[Before you read too far, I've given up on this project. I explain why a bit down below. But if you want to check it out anyway, I've just shared the PDFs, so you can print and cut the cards out yourself...
Before the bombing of Pearl Harbor, the crew of the USS Arizona struggle to find out who is responsible for the death of a fellow crewman ...
Victorian scientists try to escape from a planet of intelligent dinosaurs ...
An undercover russian spy in the FBI does whatever it takes to get the terrorist he loves out of jail ...
A parent trying to revive her singing career copes with the death of her only child ...
All of these stories were told playing That's Drama, a storytelling card game that is both user-friendly and rich with possibility.
The cards are very flexible - just as you can play many games with a deck of playing cards, you can play many story games with the That's Drama decks - anywhere from very simple games (build a story out of these cards) to more hardcore story games.
- No pre-play preparation necessary.
- 3-5 players
- Games can take anywhere from 30 minutes (if you play the "one scene play" version) to 3 hours (if you go all-out.)
- Pre-baked "Motivations" cards ensure that something drives the story.
- Conflict plays out fast, by trumping and uber-trumping with the cards.
- Use whatever setting and time period you want: fan fiction, present day, or make something up.
If you have less than half an hour, try the "One Scene Play" option.
Or use it to play Storyleaves (for solitaire play.)
UPDATE: the game did not do very well in blindtesting -- I got comments along the lines of "this game would be fun if you're a good storyteller" -- which was too bad, because I was trying to make a game that can unlock the imagination and storytelling in anyone.
Why did it seem to work when I was playing, and fail in blindtesting?
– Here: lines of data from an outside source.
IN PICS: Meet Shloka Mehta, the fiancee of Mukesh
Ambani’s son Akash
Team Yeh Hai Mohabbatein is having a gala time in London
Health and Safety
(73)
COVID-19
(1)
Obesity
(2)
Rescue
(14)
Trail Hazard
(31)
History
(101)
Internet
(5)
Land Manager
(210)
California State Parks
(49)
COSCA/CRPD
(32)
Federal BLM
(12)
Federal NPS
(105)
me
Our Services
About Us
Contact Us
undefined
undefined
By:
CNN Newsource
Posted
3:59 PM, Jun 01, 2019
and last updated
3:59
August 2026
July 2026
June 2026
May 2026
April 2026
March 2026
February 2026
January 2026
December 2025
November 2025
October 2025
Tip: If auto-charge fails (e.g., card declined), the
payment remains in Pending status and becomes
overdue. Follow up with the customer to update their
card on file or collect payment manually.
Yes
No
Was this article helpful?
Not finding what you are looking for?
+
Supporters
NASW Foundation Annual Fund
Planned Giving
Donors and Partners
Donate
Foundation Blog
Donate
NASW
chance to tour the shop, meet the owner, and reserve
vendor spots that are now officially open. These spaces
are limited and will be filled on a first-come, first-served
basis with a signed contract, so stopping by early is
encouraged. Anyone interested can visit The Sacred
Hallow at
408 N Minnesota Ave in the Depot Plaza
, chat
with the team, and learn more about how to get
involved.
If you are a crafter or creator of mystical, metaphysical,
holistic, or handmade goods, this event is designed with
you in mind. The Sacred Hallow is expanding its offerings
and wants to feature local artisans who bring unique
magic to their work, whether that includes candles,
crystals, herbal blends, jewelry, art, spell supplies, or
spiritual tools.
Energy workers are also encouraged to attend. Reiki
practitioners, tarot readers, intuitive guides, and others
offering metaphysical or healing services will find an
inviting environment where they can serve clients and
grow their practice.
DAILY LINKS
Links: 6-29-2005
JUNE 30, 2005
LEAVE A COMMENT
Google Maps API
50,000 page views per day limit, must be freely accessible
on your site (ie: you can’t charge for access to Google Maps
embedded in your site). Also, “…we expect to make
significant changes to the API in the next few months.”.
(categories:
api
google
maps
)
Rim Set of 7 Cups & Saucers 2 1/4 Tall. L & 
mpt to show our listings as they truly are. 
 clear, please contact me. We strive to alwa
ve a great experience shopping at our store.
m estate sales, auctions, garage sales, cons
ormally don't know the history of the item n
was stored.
I think because when I play it with people I model how the game's supposed to be played, techniques that are hard to convey with rules. You can tell people to say "yes, and" and to "show don't tell" and to "listen and ask questions" but if it's just text they probably won't.
So I'm still working on it; no idea when I'll have a new version ready.
In the meantime, if you want a great storytelling / acting game: Fiasco.